Thanks to your summer/fall analysis in 2008, I avoided a lot of the 08-09 crash. I’m worried that the fear of more credit instability will cause a market correction before the 2nd half of 2010.
* Jeremy Grantham estimates that the value of the S&P is 850 (see his latest report at:
http://www.gmo.com/websitecontent/JGLetter_ALL_4Q09.pdf)
* Marc Faber is looking for a possible 20% correction to 830.
* And of course there’s Gary Shilling who sees a retrenchment to 650…
Anyone have an idea on how to quantify the amount of money tied up in the carry trade?
Also — the housing bubble is just starting to burst now in Australia, where they learned nothing from what happened here.
Sometimes I don’t understand you at all, Jim Jubak. The recovery is on track????? Greece is bankrupt, industrial production in Brazil has fallen more than any time since 1990, cities across the US are eliminating police departments and laying off workers. Abd you have people on this blog excited to be using today as an opportunity to buy stocks? The charts of all the markets look like death.
Jim,
Don’t you think the recovery will be somewhat sidetracked by the ineffective leadership in government? You have a president who from one day to the next attacks business leaders as being greedy and thinking only of themselves, that is I guess one place where they are following governments lead!

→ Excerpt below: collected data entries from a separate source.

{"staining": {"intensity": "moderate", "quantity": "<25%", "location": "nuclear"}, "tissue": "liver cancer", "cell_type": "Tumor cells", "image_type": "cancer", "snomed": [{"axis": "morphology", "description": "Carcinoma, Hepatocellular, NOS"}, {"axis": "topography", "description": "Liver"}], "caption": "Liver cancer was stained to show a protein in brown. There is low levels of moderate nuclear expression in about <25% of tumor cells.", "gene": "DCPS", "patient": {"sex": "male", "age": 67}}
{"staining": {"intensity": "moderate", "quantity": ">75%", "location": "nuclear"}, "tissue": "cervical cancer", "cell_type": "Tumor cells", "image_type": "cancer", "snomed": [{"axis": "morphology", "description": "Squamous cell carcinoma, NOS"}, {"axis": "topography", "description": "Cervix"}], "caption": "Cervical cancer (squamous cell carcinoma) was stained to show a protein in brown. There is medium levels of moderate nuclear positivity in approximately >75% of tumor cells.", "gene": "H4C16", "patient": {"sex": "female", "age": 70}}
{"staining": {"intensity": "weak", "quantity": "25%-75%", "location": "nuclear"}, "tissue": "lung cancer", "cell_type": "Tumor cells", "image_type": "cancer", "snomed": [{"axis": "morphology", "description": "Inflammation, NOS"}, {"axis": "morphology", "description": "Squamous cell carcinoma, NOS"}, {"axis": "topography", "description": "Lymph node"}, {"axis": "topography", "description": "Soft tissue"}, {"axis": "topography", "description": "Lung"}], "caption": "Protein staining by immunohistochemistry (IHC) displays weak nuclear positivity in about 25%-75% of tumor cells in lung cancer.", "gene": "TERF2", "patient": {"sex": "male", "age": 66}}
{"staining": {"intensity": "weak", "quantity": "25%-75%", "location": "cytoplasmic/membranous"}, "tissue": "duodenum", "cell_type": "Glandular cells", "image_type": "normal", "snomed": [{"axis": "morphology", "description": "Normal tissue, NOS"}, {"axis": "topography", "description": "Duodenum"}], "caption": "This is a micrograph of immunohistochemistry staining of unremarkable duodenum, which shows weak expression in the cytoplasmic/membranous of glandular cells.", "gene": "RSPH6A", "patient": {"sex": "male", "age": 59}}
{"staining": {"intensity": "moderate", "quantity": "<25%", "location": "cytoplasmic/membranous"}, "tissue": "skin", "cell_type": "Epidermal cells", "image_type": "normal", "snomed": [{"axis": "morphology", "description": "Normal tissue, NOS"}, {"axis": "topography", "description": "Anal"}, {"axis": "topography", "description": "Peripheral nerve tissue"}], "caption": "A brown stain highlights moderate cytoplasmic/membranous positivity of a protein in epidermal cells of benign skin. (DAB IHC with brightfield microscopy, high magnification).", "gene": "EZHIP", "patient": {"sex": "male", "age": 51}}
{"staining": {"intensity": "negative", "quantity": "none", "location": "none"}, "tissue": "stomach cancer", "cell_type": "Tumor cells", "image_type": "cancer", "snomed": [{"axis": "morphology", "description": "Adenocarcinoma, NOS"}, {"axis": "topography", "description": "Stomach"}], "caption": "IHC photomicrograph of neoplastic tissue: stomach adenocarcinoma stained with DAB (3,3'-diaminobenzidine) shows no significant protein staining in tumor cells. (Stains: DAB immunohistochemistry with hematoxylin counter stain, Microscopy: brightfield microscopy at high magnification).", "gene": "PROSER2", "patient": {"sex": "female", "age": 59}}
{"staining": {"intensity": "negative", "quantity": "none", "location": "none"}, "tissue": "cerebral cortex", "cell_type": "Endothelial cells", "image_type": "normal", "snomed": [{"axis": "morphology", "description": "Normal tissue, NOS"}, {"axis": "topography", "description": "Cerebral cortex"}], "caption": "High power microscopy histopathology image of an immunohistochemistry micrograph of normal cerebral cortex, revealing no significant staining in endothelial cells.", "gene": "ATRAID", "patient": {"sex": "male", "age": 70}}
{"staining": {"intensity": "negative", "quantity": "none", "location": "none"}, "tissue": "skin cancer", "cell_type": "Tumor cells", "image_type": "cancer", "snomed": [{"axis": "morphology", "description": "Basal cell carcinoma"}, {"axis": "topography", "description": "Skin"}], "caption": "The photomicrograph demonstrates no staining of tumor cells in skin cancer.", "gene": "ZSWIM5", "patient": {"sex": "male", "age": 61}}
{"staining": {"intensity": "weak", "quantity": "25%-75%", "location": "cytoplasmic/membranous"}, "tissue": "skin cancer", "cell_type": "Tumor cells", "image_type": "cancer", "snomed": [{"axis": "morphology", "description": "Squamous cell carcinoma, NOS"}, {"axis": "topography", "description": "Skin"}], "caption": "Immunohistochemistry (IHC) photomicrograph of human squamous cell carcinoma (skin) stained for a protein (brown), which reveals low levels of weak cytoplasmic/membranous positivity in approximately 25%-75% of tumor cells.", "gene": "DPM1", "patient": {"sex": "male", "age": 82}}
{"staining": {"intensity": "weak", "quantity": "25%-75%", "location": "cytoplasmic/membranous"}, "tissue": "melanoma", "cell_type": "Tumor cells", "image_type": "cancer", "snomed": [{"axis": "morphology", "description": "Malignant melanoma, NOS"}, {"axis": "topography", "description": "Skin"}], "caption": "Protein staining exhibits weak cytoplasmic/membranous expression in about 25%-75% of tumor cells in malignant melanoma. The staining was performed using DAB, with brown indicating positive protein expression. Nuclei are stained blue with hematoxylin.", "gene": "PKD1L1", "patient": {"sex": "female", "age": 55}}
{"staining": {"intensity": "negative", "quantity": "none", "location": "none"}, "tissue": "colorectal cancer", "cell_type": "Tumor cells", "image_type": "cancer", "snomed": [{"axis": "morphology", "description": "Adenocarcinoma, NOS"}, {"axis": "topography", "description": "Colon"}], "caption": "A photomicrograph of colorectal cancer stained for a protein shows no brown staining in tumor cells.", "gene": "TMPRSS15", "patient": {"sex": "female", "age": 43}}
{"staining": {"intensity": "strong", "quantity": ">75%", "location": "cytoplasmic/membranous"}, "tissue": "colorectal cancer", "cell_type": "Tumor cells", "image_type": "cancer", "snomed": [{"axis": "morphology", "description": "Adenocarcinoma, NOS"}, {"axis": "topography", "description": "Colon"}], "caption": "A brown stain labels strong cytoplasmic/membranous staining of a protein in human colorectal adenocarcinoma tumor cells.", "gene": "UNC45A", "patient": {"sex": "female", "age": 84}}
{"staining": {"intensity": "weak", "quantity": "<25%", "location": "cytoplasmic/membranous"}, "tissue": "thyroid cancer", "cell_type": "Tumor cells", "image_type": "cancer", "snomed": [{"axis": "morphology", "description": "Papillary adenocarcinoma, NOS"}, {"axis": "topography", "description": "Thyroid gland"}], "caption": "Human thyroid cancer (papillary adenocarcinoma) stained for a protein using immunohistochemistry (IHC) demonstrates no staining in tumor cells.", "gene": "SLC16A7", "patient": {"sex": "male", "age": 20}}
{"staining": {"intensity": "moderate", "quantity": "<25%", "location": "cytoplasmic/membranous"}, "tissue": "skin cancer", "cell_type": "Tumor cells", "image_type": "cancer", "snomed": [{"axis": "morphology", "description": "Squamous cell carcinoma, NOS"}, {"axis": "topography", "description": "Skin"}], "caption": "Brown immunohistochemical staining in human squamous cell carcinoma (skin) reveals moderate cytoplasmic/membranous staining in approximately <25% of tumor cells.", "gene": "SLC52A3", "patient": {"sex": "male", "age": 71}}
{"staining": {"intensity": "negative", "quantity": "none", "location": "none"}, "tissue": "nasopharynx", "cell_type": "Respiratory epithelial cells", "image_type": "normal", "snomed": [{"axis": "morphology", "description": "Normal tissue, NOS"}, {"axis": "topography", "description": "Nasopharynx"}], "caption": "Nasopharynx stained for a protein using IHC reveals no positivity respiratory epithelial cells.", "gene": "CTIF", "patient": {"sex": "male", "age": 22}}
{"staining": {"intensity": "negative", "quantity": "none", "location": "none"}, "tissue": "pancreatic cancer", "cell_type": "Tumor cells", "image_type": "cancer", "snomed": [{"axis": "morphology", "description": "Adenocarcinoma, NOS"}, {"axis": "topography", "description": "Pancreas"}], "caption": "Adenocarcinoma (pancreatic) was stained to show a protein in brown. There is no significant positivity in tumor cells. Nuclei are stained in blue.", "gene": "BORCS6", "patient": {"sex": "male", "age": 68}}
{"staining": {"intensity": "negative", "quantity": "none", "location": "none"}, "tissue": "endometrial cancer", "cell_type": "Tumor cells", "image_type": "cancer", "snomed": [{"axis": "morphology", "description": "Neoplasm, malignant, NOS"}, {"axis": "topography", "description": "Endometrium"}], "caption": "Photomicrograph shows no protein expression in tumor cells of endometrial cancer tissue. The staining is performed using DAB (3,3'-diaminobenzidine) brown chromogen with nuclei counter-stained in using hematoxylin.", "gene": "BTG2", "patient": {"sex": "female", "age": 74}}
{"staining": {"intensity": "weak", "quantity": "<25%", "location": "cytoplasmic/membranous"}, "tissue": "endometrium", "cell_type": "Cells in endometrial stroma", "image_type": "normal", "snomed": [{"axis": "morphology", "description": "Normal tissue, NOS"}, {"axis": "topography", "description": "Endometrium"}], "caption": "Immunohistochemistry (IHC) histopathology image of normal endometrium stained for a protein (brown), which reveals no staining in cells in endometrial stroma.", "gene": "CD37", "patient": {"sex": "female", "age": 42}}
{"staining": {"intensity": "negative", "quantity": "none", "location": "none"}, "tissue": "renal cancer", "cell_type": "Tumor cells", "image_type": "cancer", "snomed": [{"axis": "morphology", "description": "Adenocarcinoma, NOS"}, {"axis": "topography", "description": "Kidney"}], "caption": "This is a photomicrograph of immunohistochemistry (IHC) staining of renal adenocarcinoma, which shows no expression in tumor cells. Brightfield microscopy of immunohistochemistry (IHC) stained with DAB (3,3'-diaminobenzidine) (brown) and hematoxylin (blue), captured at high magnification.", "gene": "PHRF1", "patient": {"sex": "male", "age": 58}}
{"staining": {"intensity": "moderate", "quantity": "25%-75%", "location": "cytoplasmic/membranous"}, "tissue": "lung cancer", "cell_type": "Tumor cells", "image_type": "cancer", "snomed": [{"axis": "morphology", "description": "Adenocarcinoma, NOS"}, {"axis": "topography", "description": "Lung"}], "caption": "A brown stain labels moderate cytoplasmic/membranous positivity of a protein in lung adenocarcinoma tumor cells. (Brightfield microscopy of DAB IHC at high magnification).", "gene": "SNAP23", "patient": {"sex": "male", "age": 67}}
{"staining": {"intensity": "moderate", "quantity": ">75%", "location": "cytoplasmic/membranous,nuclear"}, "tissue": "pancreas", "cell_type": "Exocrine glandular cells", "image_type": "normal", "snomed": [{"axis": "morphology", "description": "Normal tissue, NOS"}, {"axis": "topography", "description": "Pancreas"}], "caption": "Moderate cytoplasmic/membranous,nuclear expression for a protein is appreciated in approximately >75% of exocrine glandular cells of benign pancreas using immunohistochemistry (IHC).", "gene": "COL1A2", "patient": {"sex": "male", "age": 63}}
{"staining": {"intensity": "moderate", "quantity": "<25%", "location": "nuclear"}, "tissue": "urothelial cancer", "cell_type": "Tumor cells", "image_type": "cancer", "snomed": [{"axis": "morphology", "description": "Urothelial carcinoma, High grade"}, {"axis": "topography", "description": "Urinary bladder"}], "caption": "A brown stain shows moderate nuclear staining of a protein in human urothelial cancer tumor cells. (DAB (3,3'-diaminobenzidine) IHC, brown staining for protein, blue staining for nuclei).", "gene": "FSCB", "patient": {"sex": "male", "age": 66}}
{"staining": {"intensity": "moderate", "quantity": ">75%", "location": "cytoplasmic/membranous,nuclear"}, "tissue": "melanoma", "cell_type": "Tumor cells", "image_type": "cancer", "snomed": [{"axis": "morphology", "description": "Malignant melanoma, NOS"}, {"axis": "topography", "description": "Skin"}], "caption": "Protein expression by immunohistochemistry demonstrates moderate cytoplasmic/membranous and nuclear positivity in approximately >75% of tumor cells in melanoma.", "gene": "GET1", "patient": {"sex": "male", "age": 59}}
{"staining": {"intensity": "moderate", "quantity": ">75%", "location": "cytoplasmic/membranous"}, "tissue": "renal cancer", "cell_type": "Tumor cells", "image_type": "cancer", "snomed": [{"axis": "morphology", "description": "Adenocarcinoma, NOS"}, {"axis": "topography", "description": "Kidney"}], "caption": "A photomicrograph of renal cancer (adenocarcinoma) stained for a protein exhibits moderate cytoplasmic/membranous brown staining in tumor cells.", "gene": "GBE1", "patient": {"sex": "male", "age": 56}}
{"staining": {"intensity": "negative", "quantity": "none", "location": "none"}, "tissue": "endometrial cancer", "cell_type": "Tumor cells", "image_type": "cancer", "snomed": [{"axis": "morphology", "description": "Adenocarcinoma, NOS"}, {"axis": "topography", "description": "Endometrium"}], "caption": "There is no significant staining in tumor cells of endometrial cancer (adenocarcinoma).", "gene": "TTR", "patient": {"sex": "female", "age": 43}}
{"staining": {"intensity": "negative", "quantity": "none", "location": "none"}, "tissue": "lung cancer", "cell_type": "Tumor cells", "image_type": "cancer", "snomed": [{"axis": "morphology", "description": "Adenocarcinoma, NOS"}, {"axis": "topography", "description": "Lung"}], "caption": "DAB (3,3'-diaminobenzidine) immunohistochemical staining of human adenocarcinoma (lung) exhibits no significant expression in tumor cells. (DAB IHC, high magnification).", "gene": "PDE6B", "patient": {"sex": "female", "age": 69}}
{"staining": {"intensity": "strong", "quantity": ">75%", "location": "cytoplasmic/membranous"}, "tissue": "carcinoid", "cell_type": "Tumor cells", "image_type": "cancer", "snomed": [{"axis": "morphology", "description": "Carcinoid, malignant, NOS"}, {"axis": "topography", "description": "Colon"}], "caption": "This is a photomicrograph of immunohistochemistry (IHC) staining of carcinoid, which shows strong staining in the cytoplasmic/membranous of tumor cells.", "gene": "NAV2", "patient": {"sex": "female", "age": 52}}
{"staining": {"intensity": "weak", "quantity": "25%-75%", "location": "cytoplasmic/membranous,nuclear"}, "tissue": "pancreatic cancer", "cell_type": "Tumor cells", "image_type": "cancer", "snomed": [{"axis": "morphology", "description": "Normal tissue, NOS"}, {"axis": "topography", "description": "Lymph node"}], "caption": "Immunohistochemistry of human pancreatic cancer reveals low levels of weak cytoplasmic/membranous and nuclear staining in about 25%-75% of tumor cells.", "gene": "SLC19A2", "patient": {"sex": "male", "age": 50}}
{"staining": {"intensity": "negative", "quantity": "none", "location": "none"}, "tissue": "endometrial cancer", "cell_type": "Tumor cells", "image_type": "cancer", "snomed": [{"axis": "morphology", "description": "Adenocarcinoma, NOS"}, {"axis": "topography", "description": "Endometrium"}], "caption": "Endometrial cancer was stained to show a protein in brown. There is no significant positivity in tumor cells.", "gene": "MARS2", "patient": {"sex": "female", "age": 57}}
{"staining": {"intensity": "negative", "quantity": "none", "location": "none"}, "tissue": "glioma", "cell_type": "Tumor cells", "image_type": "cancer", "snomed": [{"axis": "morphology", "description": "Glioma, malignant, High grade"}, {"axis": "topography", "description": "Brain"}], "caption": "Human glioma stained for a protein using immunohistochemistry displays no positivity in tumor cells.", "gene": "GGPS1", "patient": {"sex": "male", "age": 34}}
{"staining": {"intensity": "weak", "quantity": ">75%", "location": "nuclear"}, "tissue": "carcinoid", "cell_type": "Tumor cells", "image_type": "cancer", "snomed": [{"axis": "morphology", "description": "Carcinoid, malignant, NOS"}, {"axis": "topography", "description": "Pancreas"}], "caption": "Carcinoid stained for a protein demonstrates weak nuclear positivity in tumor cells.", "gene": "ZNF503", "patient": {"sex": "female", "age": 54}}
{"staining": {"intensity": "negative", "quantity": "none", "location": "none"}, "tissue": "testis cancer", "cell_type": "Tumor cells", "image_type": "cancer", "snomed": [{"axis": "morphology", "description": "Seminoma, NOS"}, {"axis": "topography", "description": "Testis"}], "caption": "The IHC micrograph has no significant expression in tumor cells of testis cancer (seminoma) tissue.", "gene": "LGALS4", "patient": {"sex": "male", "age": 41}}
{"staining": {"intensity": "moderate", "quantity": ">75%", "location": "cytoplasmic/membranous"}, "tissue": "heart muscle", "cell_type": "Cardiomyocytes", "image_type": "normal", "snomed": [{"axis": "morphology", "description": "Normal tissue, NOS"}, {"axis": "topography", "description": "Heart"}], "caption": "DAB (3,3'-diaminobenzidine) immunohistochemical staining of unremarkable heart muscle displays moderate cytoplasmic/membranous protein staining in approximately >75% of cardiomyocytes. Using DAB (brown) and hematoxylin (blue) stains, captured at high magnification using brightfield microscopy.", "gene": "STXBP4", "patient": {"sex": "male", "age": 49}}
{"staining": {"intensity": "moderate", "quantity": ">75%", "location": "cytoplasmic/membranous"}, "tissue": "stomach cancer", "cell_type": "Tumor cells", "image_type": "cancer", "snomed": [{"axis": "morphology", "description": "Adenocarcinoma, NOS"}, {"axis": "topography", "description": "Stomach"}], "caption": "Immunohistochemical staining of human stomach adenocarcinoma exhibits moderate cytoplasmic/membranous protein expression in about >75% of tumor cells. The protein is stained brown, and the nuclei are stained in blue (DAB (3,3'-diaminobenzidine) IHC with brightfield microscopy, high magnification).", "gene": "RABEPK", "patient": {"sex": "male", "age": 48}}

I just do not think that a lot of CEO’s are going to hire back people in great numbers when they have no idea if corporate taxes are going up, or if their business is going to be in the cross-hairs of the president.
I know 5 HR managers in varying industries and 4 out of the 5 have hiring freezes on this year. I just don’t see how we sustain a recovery with high unemployment.
DFLIPPIN,
Try not to underestimate Mr. Jubak’s knowledge. Those of us who’ve followed Jim for years have done so because he continually amazes us with his breadth and depth of astute insight. I can recall an excellent article he wrote a long while back on msn.com regarding GDP flaws, and how they contributed to the bubble. Keep reading and you’ll see his knowledge is extremely deep and especially insightful of capital markets.
mopama,
That may be the only thing I ever say that I can guarantee will be 100% correct!
greedibanks… i think ABV got punished like all Brazil stocks did today. I started a small position in BRF based on the decline and am long in PBR and CPL, both of which got kicked. Had a few other emerging stocks that did not quite make it down to my limit.
It’s just one day, no worries.
Jim,
The only thing that concerns me with your analysis is: How much of the increased productivity was from inventory restocking? Once that’s done, then what?
I ask this because: If we have one bad quarter where those numbers you cited go down, then those unemployment numbers are no longer “lagging indicators”. They become a new economic reality.
greedibanks, IMHO today and probably in the near future, will be traders time to make a kill. Things will change in two or three weeks, I believe. The market is not thinking right now is only reacting. As EdMcGon rightly said and quoted: ‘I could be wrong’.
All I can say is that I hope Jim’s analysis proves to be right. I’m keeping the faith in a number of his picks but the action today was so uniformly hideous, the normal human reaction is to get out. I also wish he’d post some remarks on ABV which has been punished unmercifully.